Input for this task ->
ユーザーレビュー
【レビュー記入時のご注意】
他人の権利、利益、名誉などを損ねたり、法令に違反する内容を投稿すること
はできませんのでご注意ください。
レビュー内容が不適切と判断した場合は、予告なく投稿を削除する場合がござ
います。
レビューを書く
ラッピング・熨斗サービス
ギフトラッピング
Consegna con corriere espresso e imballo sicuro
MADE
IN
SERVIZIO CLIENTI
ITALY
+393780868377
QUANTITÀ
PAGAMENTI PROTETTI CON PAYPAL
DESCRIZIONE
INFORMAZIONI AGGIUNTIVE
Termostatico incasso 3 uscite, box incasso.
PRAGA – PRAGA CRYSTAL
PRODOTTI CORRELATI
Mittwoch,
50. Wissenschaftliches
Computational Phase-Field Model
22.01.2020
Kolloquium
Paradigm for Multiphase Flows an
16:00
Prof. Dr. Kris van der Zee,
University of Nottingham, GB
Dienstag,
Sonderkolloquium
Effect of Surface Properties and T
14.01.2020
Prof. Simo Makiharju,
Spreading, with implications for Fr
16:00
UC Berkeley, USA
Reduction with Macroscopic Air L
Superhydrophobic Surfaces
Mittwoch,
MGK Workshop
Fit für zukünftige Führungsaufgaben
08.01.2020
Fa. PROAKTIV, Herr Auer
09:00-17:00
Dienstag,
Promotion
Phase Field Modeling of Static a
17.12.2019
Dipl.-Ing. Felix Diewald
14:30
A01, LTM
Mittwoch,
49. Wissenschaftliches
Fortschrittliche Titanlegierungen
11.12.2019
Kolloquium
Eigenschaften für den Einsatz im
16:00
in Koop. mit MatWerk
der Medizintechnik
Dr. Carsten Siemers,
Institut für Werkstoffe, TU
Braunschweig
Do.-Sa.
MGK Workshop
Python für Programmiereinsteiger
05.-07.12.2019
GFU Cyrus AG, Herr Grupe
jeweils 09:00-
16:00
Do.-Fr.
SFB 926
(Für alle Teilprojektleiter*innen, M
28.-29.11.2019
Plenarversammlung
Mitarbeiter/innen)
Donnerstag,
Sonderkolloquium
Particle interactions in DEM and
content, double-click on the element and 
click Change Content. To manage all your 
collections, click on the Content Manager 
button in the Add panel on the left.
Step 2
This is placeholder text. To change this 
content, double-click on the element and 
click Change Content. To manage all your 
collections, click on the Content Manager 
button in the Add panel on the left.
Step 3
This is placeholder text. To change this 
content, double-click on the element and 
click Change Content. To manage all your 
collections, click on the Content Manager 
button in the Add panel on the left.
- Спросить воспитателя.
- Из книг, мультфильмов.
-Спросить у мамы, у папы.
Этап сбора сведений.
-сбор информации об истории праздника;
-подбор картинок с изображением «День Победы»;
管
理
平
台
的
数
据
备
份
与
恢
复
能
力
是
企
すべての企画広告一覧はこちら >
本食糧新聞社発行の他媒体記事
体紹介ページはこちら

Work instructions -> Take the lines above from the one containing "Effect of Surface Properties and T" down to the one containing "Institut für Werkstoffe, TU", and transcribe them exactly, both ends included.

Output of the exercise ->
Effect of Surface Properties and T
14.01.2020
Prof. Simo Makiharju,
Spreading, with implications for Fr
16:00
UC Berkeley, USA
Reduction with Macroscopic Air L
Superhydrophobic Surfaces
Mittwoch,
MGK Workshop
Fit für zukünftige Führungsaufgaben
08.01.2020
Fa. PROAKTIV, Herr Auer
09:00-17:00
Dienstag,
Promotion
Phase Field Modeling of Static a
17.12.2019
Dipl.-Ing. Felix Diewald
14:30
A01, LTM
Mittwoch,
49. Wissenschaftliches
Fortschrittliche Titanlegierungen
11.12.2019
Kolloquium
Eigenschaften für den Einsatz im
16:00
in Koop. mit MatWerk
der Medizintechnik
Dr. Carsten Siemers,
Institut für Werkstoffe, TU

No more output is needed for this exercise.